French prosecutors investigating Qatar’s 2022 World Cup bid have brought charges of corruption against the disgraced former vice-president of FIFA, Reynald Temarii (55) of Tahiti.
The charge, the first to rise out of the years-long examination, is for detached defilement and was affirmed by France’s monetary violations investigators (PNF).
Temarii served as the Oceania Football Confederation (OFC)’s president in the past.
Be that as it may, he was constrained out in 2010 in the wake of being ensnared in a vote-selling embarrassment during a secret paper sting before the dubious granting to Qatar of last year’s football masterpiece.
On November 17, 2010, FIFA imposed a one-year ban on Temarii, keeping him out of the infamous vote on December 2 at FIFA’s Zurich headquarters.
The OFC were qualified for sort out somebody to cast a ballot in his place, with the first of their votes assigned for Australia then, at that point, in the event that important to the US, the top choices for the 2022 organizing rights over Qatar.
However, Temarii filed an appeal against his suspension on November 30 after initially accepting it.

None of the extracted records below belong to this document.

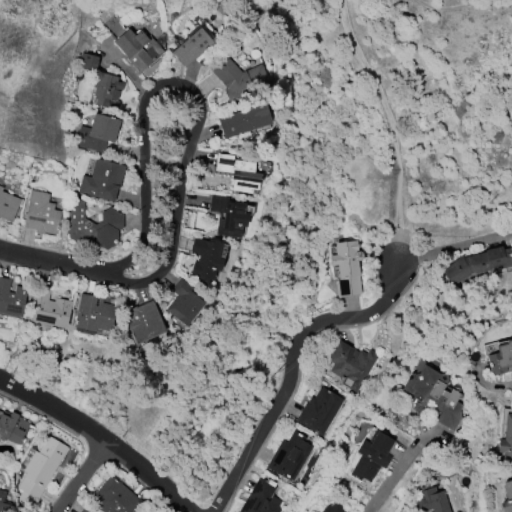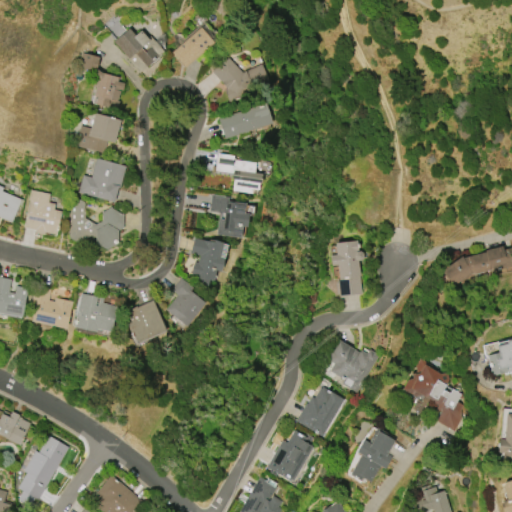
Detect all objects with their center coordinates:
building: (134, 45)
building: (191, 46)
building: (192, 46)
building: (137, 48)
building: (87, 62)
building: (88, 62)
building: (239, 79)
building: (238, 80)
building: (107, 88)
road: (191, 89)
building: (107, 91)
building: (244, 120)
building: (245, 121)
road: (389, 125)
building: (97, 133)
building: (97, 133)
building: (239, 173)
building: (239, 173)
building: (102, 180)
building: (102, 181)
building: (8, 205)
building: (8, 206)
building: (40, 214)
building: (41, 214)
building: (229, 216)
building: (229, 216)
road: (452, 222)
building: (94, 225)
building: (93, 226)
road: (453, 249)
building: (207, 258)
building: (206, 259)
road: (53, 263)
building: (477, 264)
building: (477, 264)
building: (346, 268)
building: (346, 268)
building: (11, 298)
building: (11, 298)
building: (183, 302)
building: (184, 303)
building: (48, 308)
building: (48, 310)
building: (93, 313)
building: (93, 314)
building: (143, 321)
building: (143, 321)
building: (500, 357)
building: (501, 358)
building: (349, 364)
building: (350, 365)
road: (290, 370)
building: (435, 393)
building: (438, 393)
building: (319, 410)
building: (319, 410)
building: (12, 427)
building: (12, 427)
road: (98, 437)
building: (506, 441)
building: (289, 456)
building: (371, 456)
building: (371, 457)
road: (394, 469)
building: (39, 470)
building: (40, 470)
road: (82, 477)
building: (115, 497)
building: (260, 497)
building: (261, 497)
building: (507, 497)
building: (115, 498)
building: (432, 500)
building: (431, 501)
building: (2, 502)
building: (2, 503)
building: (332, 508)
building: (332, 508)
building: (83, 510)
building: (84, 510)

His allure, according to FIFA rules, denied the OFC of a decision on December second, with Qatar at last prevailing upon the voting form the USA 14-8.
The 2019 French investigation was particularly interested in a meeting that took place on November 23, 2010, at the Elysee Palace in Paris, between then-French President Nicolas Sarkozy, Qatari prince Tamim ben Hamad al-Thani, who became Emir in 2013, and then-UEFA president Michel Platini, who later voted for Qatar. The meeting took place just over a week before the vote.
In 2015, Temarii received a separate eight-year ban for receiving 300,000 euros to pay for his 2010 appeal from former FIFA executive member Mohamed bin Hammam, a crucial player in securing the World Cup for Qatar.
Container Hammam was restricted for life from football in 2012.